Officer improperly disclosed information related to Oak Bay homicide investigation

A Vancouver police officer has been found to have engaged in improper conduct in relation to an Oak Bay homicide investigation.

Const. Stephen Todd was found guilty of corrupt practice and improper disclosure of information in connection with the investigation into the Dec. 11, 2001 death of Owen Padmore in Oak Bay.

“As an experienced police officer he clearly knew that his conduct in accessing the computer database was improper,” said adjudicator Wally Oppal in his findings for the Office of the Police Complaint Commissioner. He also found that Todd had disclosed information to his cousin, Rob Ander, who was a suspect in the homicide investigation.

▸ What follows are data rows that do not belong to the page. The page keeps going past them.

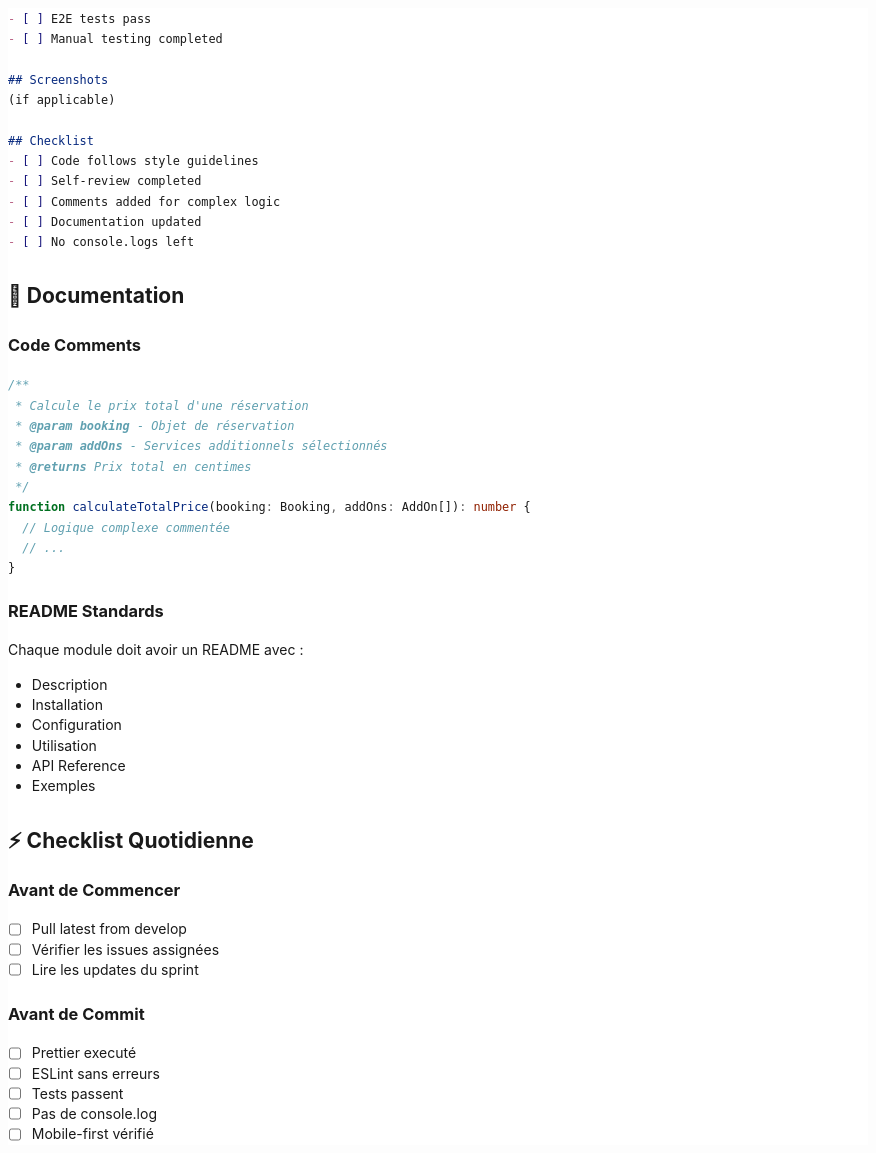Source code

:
 ```markdown
- [ ] E2E tests pass
- [ ] Manual testing completed

## Screenshots
(if applicable)

## Checklist
- [ ] Code follows style guidelines
- [ ] Self-review completed
- [ ] Comments added for complex logic
- [ ] Documentation updated
- [ ] No console.logs left
```

## 📝 Documentation

### Code Comments
```typescript
/**
 * Calcule le prix total d'une réservation
 * @param booking - Objet de réservation
 * @param addOns - Services additionnels sélectionnés
 * @returns Prix total en centimes
 */
function calculateTotalPrice(booking: Booking, addOns: AddOn[]): number {
  // Logique complexe commentée
  // ...
}
```

### README Standards
Chaque module doit avoir un README avec :
- Description
- Installation
- Configuration
- Utilisation
- API Reference
- Exemples

## ⚡ Checklist Quotidienne

### Avant de Commencer
- [ ] Pull latest from develop
- [ ] Vérifier les issues assignées
- [ ] Lire les updates du sprint

### Avant de Commit
- [ ] Prettier executé
- [ ] ESLint sans erreurs
- [ ] Tests passent
- [ ] Pas de console.log
- [ ] Mobile-first vérifié
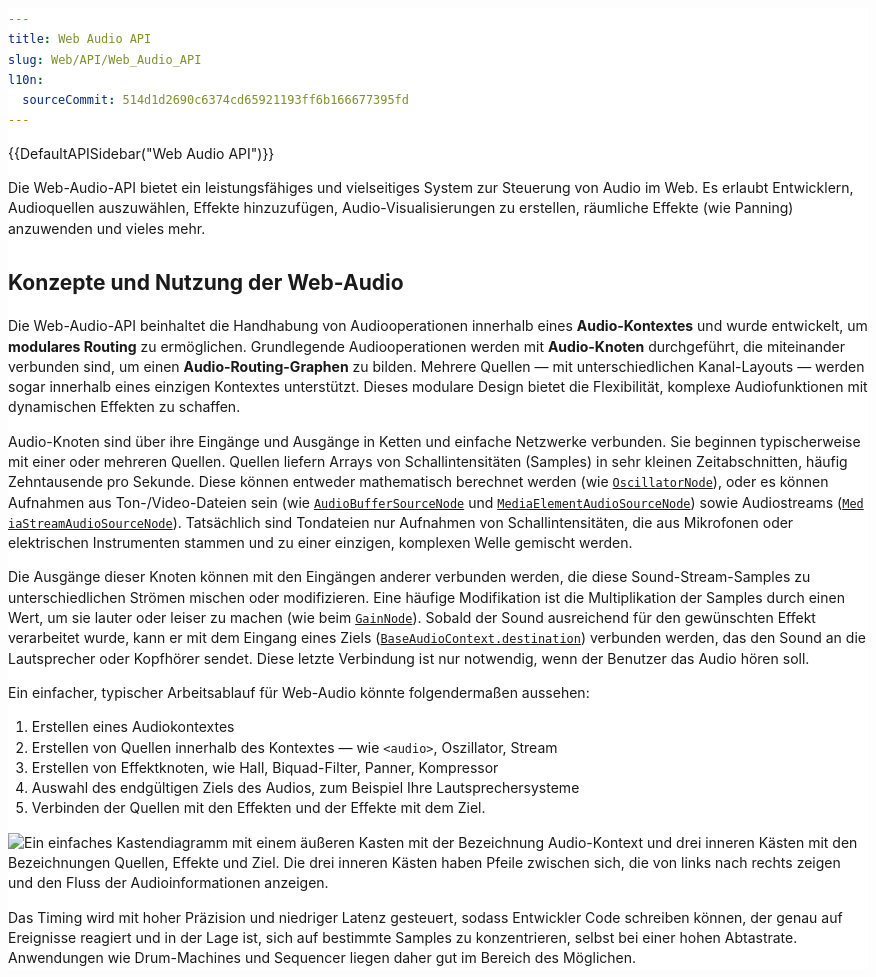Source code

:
 ```yaml
---
title: Web Audio API
slug: Web/API/Web_Audio_API
l10n:
  sourceCommit: 514d1d2690c6374cd65921193ff6b166677395fd
---
```


{{DefaultAPISidebar("Web Audio API")}}

Die Web-Audio-API bietet ein leistungsfähiges und vielseitiges System zur Steuerung von Audio im Web. Es erlaubt Entwicklern, Audioquellen auszuwählen, Effekte hinzuzufügen, Audio-Visualisierungen zu erstellen, räumliche Effekte (wie Panning) anzuwenden und vieles mehr.

## Konzepte und Nutzung der Web-Audio

Die Web-Audio-API beinhaltet die Handhabung von Audiooperationen innerhalb eines **Audio-Kontextes** und wurde entwickelt, um **modulares Routing** zu ermöglichen. Grundlegende Audiooperationen werden mit **Audio-Knoten** durchgeführt, die miteinander verbunden sind, um einen **Audio-Routing-Graphen** zu bilden. Mehrere Quellen — mit unterschiedlichen Kanal-Layouts — werden sogar innerhalb eines einzigen Kontextes unterstützt. Dieses modulare Design bietet die Flexibilität, komplexe Audiofunktionen mit dynamischen Effekten zu schaffen.

Audio-Knoten sind über ihre Eingänge und Ausgänge in Ketten und einfache Netzwerke verbunden. Sie beginnen typischerweise mit einer oder mehreren Quellen. Quellen liefern Arrays von Schallintensitäten (Samples) in sehr kleinen Zeitabschnitten, häufig Zehntausende pro Sekunde. Diese können entweder mathematisch berechnet werden (wie [`OscillatorNode`](/de/docs/Web/API/OscillatorNode)), oder es können Aufnahmen aus Ton-/Video-Dateien sein (wie [`AudioBufferSourceNode`](/de/docs/Web/API/AudioBufferSourceNode) und [`MediaElementAudioSourceNode`](/de/docs/Web/API/MediaElementAudioSourceNode)) sowie Audiostreams ([`MediaStreamAudioSourceNode`](/de/docs/Web/API/MediaStreamAudioSourceNode)). Tatsächlich sind Tondateien nur Aufnahmen von Schallintensitäten, die aus Mikrofonen oder elektrischen Instrumenten stammen und zu einer einzigen, komplexen Welle gemischt werden.

Die Ausgänge dieser Knoten können mit den Eingängen anderer verbunden werden, die diese Sound-Stream-Samples zu unterschiedlichen Strömen mischen oder modifizieren. Eine häufige Modifikation ist die Multiplikation der Samples durch einen Wert, um sie lauter oder leiser zu machen (wie beim [`GainNode`](/de/docs/Web/API/GainNode)). Sobald der Sound ausreichend für den gewünschten Effekt verarbeitet wurde, kann er mit dem Eingang eines Ziels ([`BaseAudioContext.destination`](/de/docs/Web/API/BaseAudioContext/destination)) verbunden werden, das den Sound an die Lautsprecher oder Kopfhörer sendet. Diese letzte Verbindung ist nur notwendig, wenn der Benutzer das Audio hören soll.

Ein einfacher, typischer Arbeitsablauf für Web-Audio könnte folgendermaßen aussehen:

1. Erstellen eines Audiokontextes
2. Erstellen von Quellen innerhalb des Kontextes — wie `<audio>`, Oszillator, Stream
3. Erstellen von Effektknoten, wie Hall, Biquad-Filter, Panner, Kompressor
4. Auswahl des endgültigen Ziels des Audios, zum Beispiel Ihre Lautsprechersysteme
5. Verbinden der Quellen mit den Effekten und der Effekte mit dem Ziel.

![Ein einfaches Kastendiagramm mit einem äußeren Kasten mit der Bezeichnung Audio-Kontext und drei inneren Kästen mit den Bezeichnungen Quellen, Effekte und Ziel. Die drei inneren Kästen haben Pfeile zwischen sich, die von links nach rechts zeigen und den Fluss der Audioinformationen anzeigen.](audio-context_.png)

Das Timing wird mit hoher Präzision und niedriger Latenz gesteuert, sodass Entwickler Code schreiben können, der genau auf Ereignisse reagiert und in der Lage ist, sich auf bestimmte Samples zu konzentrieren, selbst bei einer hohen Abtastrate. Anwendungen wie Drum-Machines und Sequencer liegen daher gut im Bereich des Möglichen.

“The fact that he accessed a database on three different occasions, confirms my view that he wilfully disclosed the information to his cousin.”

The charges stem from the death of Owen Padmore, who died under somewhat mysterious circumstances from a head injury suffered in a residence that was occupied by his mother Jeanne Padmore, his sister Christabel Padmore and Ander.

Jeanne Padmore testified that she had been awakened by a thump and went downstairs to discover her son in an apparent dazed condition with a head wound. He was taken to the Royal Jubilee Hospital in Victoria where he died after being in a coma for 36 hours.

The death was originally ruled as a result of an accidental fall and the file remained closed until 2008 when a friend of Padmore contacted RCMP to say there had been animosity between Ander and Padmore. As a result of the new information, Oak Bay Police reopened the investigation, obtaining authorization to intercept private communication for Ander as well as Christabel and Jeanne Padmore.

By 2010 the police investigation began to focus on Todd, who was brought in for questioning. Todd told police that Ander admitted his involvement in Padmore’s death. However, Todd later told his representative with the Vancouver Police Union that he made up the confessions because he was under immense emotional pressure.

“There were of course, a number of blatant untruths that were conveyed to Todd,” said Oppal, who pointed to a false report to Crown counsel as well as a fabricated letter under a Deputy Attorney General letterhead.

“At times the conduct of the police was flagrant,” said Oppal in his decision.

“It is well recognized that deception by the police in the investigation of crimes is often acceptable. In this case, however, the actions of the police were well beyond the pale.”

Oppal said he could not determine if Ander committed the assault which caused Padmore’s death, and as a result found Todd not guilty of the more serious charges of deceit, discreditable conduct and neglect of duty.